A Canadian organisation, this week, cancelled a previously scheduled speech by Paul Rusesabagina at a youth conference, following a petition by a Rwandan-Canadian community in the country. He was due to share a platform with former United States Vice President, Al Gore, and former Canadian Prime Minister, Paul Martin.
A Canadian organisation, this week, cancelled a previously scheduled speech by Paul Rusesabagina at a youth conference, following a petition by a Rwandan-Canadian community in the country.
He was due to share a platform with former United States Vice President, Al Gore, and former Canadian Prime Minister, Paul Martin.
In a letter dated November 4 and addressed to the Canadian ministers for Citizenship and Immigration and Public Safety, the chairman of the Board of the Rwandan-Canadian Association of Greater Toronto, John Rukumbura, protested against plans to have Rusesabagina speak at the ‘We Day’ conference in Winnipeg, on November 23.
"In our petition we stated the obvious: that Rusesabagina is a Genocide denier, imposter and fraud, in a sense that he goes about collecting money from unsuspecting western audiences claiming it’s for humanitarian cause, which is not the case.
"At the same time he keeps poisoning many people’s minds, especially with regard to the circumstances around the 1994 Genocide against the Tutsi, and his role during that time,” Rukumbura told The New Times by telephone, from Canada, yesterday.
He added that the organizers of the event informed him about the decision to cancel Rusesabagina’s presence at the conference in an email on November 7.
Rukumbura dismissed Rusesabagina’s claims that he saved the lives of about 1,200 refugees at Mille Collines Hotel in Kigali during the Genocide, stating that he, instead, exploited the situation by extorting money from the refugees, including his (Rukumbura’s) own mother-in-law.
"A few years ago, I met him during one of his speaking events, at York University (in Toronto, Canada), I asked him why he extorted money from my mother-in-law at the hotel, and he shamelessly and publicly told me that I should ask my mother-in-law to provide him with the receipt and that he would reimburse! His reply and abusive language in a crowd of 400 forced the organizers to call off the event,” narrated Rukumbura.
Organisations representing the interests of Genocide survivors in Rwanda have also dismissed Rusesabagina’s claims that he risked his own life to save the refugees, saying that those who survived from the hotel "owe their survival to other factors other than Rusesabagina’s perceived generosity”.
The groups, as well as individual survivors of Mille Collines, say that, contrary to Rusesabagina’s claims, the people who were at the hotel were saved by the Rwanda Patriotic Front (RPF).
"He has had a free ride for a long time; the Rwandan community in Canada will not allow him to continue hoodwinking unsuspecting Canadians, who only know about him through the Hotel Rwanda movie.
"The ‘We Day’ event is a mentorship conference, and the speakers should be seen as role models, mentors who can encourage the youth to take up leaderships role.
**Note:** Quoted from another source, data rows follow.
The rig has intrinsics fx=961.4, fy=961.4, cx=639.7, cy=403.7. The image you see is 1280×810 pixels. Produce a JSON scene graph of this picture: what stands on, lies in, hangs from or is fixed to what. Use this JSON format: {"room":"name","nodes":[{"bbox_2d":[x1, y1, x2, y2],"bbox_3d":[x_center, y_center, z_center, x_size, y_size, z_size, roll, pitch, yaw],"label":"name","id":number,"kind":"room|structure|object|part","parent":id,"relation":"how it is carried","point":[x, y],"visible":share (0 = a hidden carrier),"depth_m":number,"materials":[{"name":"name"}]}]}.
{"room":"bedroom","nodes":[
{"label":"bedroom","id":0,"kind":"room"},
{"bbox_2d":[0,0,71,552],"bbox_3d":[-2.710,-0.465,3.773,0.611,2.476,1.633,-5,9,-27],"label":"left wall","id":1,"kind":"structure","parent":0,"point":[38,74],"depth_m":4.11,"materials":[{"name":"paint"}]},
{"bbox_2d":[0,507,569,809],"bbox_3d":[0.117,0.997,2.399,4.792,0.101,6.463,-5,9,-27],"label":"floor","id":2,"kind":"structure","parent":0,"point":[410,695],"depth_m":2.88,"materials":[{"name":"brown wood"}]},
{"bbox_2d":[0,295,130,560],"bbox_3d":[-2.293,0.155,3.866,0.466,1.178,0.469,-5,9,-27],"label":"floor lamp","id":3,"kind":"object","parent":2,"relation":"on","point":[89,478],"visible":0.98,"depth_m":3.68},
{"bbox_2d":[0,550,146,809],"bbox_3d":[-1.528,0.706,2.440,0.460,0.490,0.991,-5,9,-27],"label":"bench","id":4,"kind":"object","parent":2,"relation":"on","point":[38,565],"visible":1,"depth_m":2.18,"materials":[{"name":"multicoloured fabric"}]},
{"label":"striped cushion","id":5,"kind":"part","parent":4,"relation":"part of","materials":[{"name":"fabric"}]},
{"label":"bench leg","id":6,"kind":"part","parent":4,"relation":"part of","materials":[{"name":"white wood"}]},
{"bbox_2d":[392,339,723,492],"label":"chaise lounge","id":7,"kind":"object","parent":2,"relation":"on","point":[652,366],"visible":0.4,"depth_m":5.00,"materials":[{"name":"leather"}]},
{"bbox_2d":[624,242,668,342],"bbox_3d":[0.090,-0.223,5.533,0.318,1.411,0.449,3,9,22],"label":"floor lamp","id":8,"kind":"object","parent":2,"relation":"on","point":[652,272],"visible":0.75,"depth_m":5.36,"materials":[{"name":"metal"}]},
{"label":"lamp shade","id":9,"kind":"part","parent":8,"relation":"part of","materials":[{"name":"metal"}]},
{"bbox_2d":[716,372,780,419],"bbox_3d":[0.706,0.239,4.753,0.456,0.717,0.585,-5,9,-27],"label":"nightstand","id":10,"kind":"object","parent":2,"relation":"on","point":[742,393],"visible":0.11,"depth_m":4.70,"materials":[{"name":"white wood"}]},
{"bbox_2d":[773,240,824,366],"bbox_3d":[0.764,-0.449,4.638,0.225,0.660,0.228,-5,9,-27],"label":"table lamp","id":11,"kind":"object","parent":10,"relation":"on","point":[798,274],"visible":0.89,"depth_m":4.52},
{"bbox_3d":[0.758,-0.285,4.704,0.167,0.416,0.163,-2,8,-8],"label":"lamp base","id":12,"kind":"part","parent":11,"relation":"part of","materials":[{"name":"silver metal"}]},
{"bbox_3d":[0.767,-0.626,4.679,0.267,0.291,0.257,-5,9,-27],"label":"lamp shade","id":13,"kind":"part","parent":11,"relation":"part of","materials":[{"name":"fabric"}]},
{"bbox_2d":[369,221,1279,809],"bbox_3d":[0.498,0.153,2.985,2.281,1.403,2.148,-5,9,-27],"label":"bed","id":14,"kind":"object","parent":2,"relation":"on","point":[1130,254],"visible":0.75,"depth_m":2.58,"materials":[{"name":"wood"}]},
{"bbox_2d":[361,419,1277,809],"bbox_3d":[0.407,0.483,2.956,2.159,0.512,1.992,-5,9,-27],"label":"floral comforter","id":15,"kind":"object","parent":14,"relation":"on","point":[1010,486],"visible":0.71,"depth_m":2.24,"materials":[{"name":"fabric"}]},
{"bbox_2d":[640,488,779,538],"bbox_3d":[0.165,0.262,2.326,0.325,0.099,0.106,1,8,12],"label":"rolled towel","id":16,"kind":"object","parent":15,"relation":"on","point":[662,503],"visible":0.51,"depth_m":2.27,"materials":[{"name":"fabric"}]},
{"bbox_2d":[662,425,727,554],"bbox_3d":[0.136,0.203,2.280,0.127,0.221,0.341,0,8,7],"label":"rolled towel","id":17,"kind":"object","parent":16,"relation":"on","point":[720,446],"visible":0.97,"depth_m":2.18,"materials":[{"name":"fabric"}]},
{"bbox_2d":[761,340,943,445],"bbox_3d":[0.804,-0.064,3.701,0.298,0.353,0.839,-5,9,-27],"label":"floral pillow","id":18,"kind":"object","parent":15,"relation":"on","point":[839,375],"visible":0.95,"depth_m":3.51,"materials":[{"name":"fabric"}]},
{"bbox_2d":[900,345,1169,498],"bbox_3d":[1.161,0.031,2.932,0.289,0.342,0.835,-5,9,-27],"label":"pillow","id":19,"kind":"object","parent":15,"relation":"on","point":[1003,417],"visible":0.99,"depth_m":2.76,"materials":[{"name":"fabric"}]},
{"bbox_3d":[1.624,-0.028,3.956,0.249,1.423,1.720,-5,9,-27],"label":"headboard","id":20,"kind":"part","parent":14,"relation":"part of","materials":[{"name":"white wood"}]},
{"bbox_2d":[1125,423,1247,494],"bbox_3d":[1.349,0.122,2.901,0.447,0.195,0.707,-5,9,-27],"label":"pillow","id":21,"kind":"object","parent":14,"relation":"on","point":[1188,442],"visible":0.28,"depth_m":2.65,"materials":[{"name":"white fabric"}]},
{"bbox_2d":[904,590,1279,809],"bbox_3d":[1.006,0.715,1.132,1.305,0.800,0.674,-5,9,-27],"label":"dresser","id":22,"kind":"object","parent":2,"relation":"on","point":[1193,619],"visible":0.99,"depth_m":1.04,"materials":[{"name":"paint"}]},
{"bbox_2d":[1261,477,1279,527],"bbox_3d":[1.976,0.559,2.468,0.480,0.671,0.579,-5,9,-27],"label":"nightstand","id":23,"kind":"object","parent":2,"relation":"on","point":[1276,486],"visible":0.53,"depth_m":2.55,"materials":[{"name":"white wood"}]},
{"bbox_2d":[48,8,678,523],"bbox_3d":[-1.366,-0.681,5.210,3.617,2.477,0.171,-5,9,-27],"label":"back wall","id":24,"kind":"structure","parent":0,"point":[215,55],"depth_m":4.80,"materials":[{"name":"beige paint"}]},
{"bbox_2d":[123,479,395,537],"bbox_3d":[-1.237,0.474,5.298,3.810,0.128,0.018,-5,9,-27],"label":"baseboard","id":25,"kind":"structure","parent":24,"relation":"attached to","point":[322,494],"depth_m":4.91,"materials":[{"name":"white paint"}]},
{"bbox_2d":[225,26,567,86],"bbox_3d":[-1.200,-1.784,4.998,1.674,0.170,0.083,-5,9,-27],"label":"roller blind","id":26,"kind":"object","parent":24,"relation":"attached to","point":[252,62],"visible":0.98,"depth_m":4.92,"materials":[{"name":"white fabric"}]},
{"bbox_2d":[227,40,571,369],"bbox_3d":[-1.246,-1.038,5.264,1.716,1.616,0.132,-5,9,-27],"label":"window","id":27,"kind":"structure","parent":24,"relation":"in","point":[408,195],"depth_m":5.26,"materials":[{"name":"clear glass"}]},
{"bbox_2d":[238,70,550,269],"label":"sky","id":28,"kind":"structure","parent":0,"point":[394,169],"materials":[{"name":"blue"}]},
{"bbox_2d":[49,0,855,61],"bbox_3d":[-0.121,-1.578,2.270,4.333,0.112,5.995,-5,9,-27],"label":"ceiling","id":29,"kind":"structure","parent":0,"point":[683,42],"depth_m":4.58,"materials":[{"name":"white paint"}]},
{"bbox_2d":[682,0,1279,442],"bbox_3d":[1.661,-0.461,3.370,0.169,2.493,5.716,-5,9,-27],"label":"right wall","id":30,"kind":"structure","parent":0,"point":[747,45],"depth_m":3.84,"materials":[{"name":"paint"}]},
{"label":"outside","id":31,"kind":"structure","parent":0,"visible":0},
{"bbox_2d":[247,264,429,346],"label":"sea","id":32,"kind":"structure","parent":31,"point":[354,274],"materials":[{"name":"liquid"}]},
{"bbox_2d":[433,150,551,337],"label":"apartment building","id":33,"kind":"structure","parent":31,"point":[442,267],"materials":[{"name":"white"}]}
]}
Rusesabagina is no role model,” added Rukumbura.
The event is organized by Free The Children, a Canadian organisation.
Rusesabagina rose to fame following the success of the 2004 award-winning Hotel Rwanda, in which he is portrayed as a hero who saved hundreds of lives in the Genocide. But survivors who took shelter at the hotel say that the film is more of fiction than fact, and accuse Rusesabagina of seeking to exploit "that misleading portrayal”
Meanwhile, survivors are today scheduled to stage a peaceful demonstration in front of the offices of Lantos Foundation for Human Rights & Justice, New Hampshire in the US, for its intention to present an award to Rusesabagina over his alleged humanitarian role in the Genocide.
"Survivors in Rwanda and abroad are deeply troubled by Rusesabagina’s false narrative of the 1994 Genocide, as well as his ties to the Democratic Forces for the Liberation of Rwanda (FDLR), a terrorist group based in the Democratic Republic of Congo and made up mainly of the masterminds of the 1994 Genocide,” protest organisers said in a statement.